* [DESCRIPTION OF THE TASK] Every entry in the data is to be written out exactly; no picture belongs in the copy.

* [SUPPLIED MATERIAL]
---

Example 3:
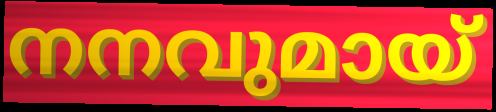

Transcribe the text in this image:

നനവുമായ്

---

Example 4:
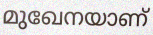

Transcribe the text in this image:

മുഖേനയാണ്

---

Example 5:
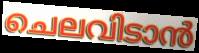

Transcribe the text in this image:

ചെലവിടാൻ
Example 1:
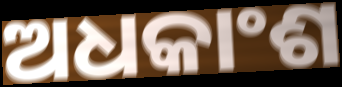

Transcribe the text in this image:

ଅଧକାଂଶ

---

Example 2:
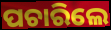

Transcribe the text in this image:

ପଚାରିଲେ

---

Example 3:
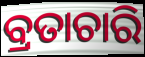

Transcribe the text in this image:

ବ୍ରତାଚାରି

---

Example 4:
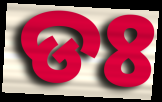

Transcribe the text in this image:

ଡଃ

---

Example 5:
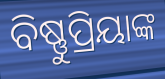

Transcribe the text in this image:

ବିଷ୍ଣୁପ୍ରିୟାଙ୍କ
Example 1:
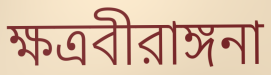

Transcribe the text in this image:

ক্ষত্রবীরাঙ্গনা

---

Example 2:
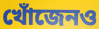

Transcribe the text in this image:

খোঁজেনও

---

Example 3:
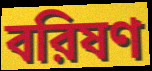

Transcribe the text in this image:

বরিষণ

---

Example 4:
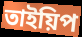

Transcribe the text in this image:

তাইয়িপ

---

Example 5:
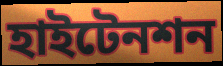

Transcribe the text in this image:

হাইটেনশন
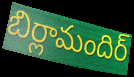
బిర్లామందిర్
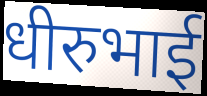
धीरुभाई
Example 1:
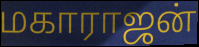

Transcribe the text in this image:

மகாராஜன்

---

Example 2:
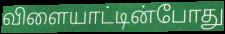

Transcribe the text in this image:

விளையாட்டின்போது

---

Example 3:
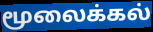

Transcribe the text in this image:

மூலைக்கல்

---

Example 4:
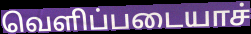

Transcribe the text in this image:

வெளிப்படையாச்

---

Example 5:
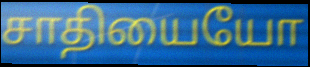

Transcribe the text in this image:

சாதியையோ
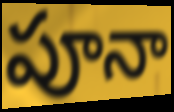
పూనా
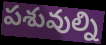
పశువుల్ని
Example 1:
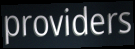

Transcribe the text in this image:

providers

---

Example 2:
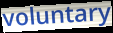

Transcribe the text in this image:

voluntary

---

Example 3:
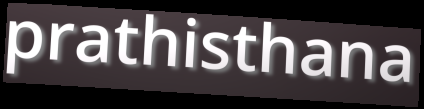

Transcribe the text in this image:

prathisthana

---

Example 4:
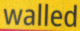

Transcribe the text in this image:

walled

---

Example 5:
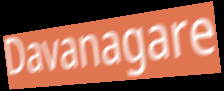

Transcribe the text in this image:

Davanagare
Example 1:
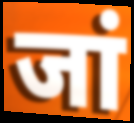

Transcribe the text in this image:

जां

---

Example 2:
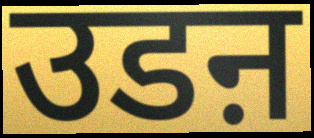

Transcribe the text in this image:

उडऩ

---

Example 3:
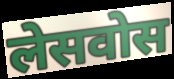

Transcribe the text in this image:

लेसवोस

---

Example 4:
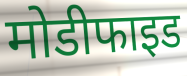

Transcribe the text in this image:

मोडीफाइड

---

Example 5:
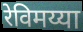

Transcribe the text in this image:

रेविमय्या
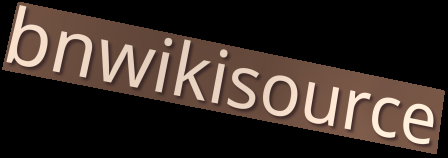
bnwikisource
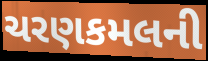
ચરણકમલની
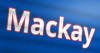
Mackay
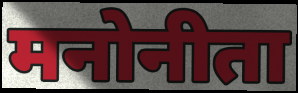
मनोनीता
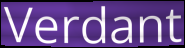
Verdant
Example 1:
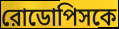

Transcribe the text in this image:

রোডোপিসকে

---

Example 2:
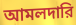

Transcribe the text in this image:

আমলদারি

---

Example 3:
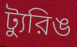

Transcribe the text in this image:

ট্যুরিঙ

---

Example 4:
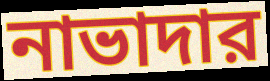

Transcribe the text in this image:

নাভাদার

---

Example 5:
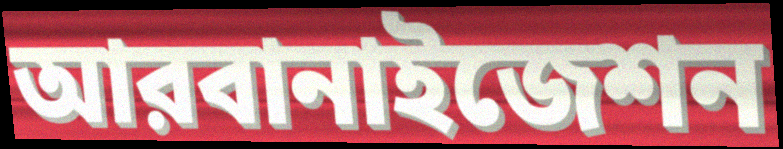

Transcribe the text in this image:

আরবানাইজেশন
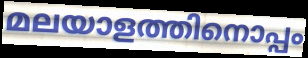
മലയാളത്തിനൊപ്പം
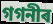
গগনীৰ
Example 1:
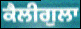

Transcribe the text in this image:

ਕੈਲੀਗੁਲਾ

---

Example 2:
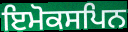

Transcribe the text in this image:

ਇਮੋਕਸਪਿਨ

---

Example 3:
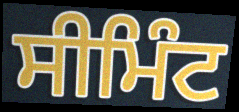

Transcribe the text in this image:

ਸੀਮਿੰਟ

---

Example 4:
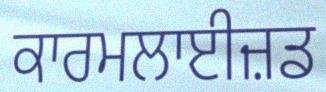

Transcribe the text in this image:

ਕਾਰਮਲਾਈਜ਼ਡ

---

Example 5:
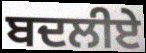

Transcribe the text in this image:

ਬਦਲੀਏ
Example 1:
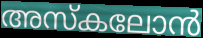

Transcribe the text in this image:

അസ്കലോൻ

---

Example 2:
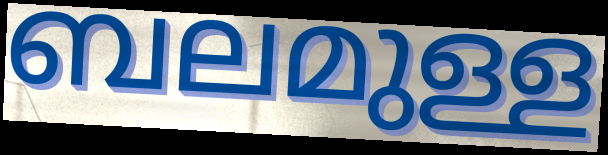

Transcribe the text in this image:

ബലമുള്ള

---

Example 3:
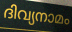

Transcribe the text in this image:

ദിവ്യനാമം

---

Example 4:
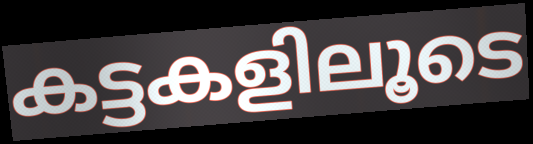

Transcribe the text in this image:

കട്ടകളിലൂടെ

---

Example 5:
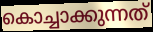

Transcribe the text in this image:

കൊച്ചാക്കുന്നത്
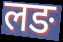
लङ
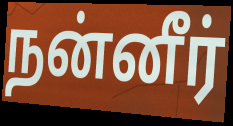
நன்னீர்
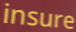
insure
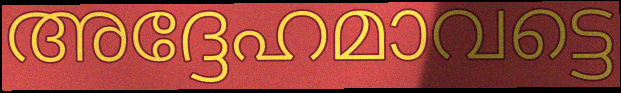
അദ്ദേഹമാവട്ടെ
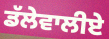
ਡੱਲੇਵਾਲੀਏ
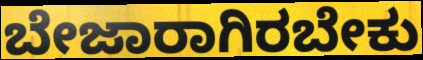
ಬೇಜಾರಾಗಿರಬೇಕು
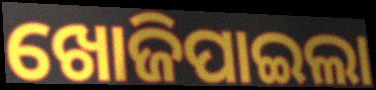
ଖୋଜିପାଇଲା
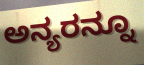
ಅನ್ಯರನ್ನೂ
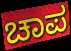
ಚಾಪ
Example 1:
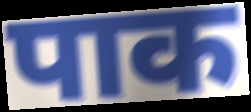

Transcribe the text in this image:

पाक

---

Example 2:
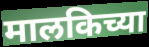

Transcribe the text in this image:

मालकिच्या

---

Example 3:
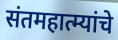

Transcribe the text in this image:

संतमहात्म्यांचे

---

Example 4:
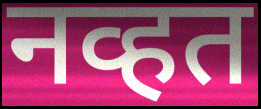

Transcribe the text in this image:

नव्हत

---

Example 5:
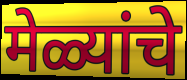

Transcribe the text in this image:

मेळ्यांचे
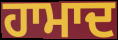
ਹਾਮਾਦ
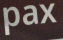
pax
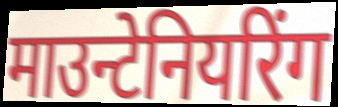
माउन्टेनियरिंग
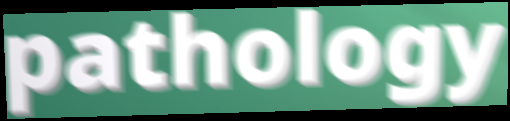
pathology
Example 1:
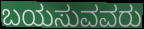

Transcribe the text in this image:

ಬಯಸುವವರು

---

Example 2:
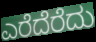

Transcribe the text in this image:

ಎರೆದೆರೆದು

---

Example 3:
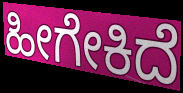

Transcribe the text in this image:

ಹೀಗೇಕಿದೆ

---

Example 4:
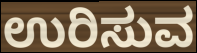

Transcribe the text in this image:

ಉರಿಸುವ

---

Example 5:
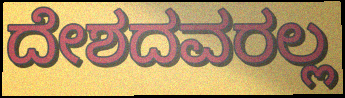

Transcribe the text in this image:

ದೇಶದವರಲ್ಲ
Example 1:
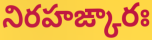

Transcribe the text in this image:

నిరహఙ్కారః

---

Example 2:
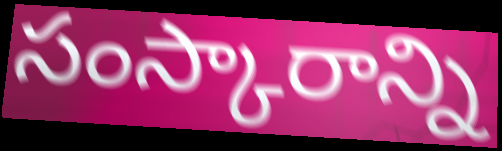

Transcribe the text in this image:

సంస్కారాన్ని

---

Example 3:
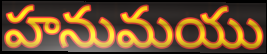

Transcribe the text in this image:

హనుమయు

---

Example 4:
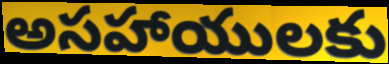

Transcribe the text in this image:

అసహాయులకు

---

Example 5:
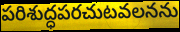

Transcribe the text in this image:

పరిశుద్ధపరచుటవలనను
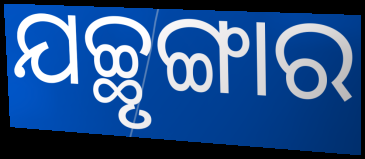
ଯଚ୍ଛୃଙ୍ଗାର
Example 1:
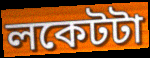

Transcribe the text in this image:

* [RESPONSE]
---

Example 3:

Transcribe the text in this image:

നനവുമായ്

---

Example 4:

Transcribe the text in this image:

മുഖേനയാണ്

---

Example 5:

Transcribe the text in this image:

ചെലവിടാൻ
Example 1:

Transcribe the text in this image:

ଅଧକାଂଶ

---

Example 2:

Transcribe the text in this image:

ପଚାରିଲେ

---

Example 3:

Transcribe the text in this image:

ବ୍ରତାଚାରି

---

Example 4:

Transcribe the text in this image:

ଡଃ

---

Example 5:

Transcribe the text in this image:

ବିଷ୍ଣୁପ୍ରିୟାଙ୍କ
Example 1:

Transcribe the text in this image:

ক্ষত্রবীরাঙ্গনা

---

Example 2:

Transcribe the text in this image:

খোঁজেনও

---

Example 3:

Transcribe the text in this image:

বরিষণ

---

Example 4:

Transcribe the text in this image:

তাইয়িপ

---

Example 5:

Transcribe the text in this image:

হাইটেনশন
బిర్లామందిర్
धीरुभाई
Example 1:

Transcribe the text in this image:

மகாராஜன்

---

Example 2:

Transcribe the text in this image:

விளையாட்டின்போது

---

Example 3:

Transcribe the text in this image:

மூலைக்கல்

---

Example 4:

Transcribe the text in this image:

வெளிப்படையாச்

---

Example 5:

Transcribe the text in this image:

சாதியையோ
పూనా
పశువుల్ని
Example 1:

Transcribe the text in this image:

providers

---

Example 2:

Transcribe the text in this image:

voluntary

---

Example 3:

Transcribe the text in this image:

prathisthana

---

Example 4:

Transcribe the text in this image:

walled

---

Example 5:

Transcribe the text in this image:

Davanagare
Example 1:

Transcribe the text in this image:

जां

---

Example 2:

Transcribe the text in this image:

उडऩ

---

Example 3:

Transcribe the text in this image:

लेसवोस

---

Example 4:

Transcribe the text in this image:

मोडीफाइड

---

Example 5:

Transcribe the text in this image:

रेविमय्या
bnwikisource
ચરણકમલની
Mackay
मनोनीता
Verdant
Example 1:

Transcribe the text in this image:

রোডোপিসকে

---

Example 2:

Transcribe the text in this image:

আমলদারি

---

Example 3:

Transcribe the text in this image:

ট্যুরিঙ

---

Example 4:

Transcribe the text in this image:

নাভাদার

---

Example 5:

Transcribe the text in this image:

আরবানাইজেশন
മലയാളത്തിനൊപ്പം
গগনীৰ
Example 1:

Transcribe the text in this image:

ਕੈਲੀਗੁਲਾ

---

Example 2:

Transcribe the text in this image:

ਇਮੋਕਸਪਿਨ

---

Example 3:

Transcribe the text in this image:

ਸੀਮਿੰਟ

---

Example 4:

Transcribe the text in this image:

ਕਾਰਮਲਾਈਜ਼ਡ

---

Example 5:

Transcribe the text in this image:

ਬਦਲੀਏ
Example 1:

Transcribe the text in this image:

അസ്കലോൻ

---

Example 2:

Transcribe the text in this image:

ബലമുള്ള

---

Example 3:

Transcribe the text in this image:

ദിവ്യനാമം

---

Example 4:

Transcribe the text in this image:

കട്ടകളിലൂടെ

---

Example 5:

Transcribe the text in this image:

കൊച്ചാക്കുന്നത്
लङ
நன்னீர்
insure
അദ്ദേഹമാവട്ടെ
ਡੱਲੇਵਾਲੀਏ
ಬೇಜಾರಾಗಿರಬೇಕು
ଖୋଜିପାଇଲା
ಅನ್ಯರನ್ನೂ
ಚಾಪ
Example 1:

Transcribe the text in this image:

पाक

---

Example 2:

Transcribe the text in this image:

मालकिच्या

---

Example 3:

Transcribe the text in this image:

संतमहात्म्यांचे

---

Example 4:

Transcribe the text in this image:

नव्हत

---

Example 5:

Transcribe the text in this image:

मेळ्यांचे
ਹਾਮਾਦ
pax
माउन्टेनियरिंग
pathology
Example 1:

Transcribe the text in this image:

ಬಯಸುವವರು

---

Example 2:

Transcribe the text in this image:

ಎರೆದೆರೆದು

---

Example 3:

Transcribe the text in this image:

ಹೀಗೇಕಿದೆ

---

Example 4:

Transcribe the text in this image:

ಉರಿಸುವ

---

Example 5:

Transcribe the text in this image:

ದೇಶದವರಲ್ಲ
Example 1:

Transcribe the text in this image:

నిరహఙ్కారః

---

Example 2:

Transcribe the text in this image:

సంస్కారాన్ని

---

Example 3:

Transcribe the text in this image:

హనుమయు

---

Example 4:

Transcribe the text in this image:

అసహాయులకు

---

Example 5:

Transcribe the text in this image:

పరిశుద్ధపరచుటవలనను
ଯଚ୍ଛୃଙ୍ଗାର
Example 1:

Transcribe the text in this image:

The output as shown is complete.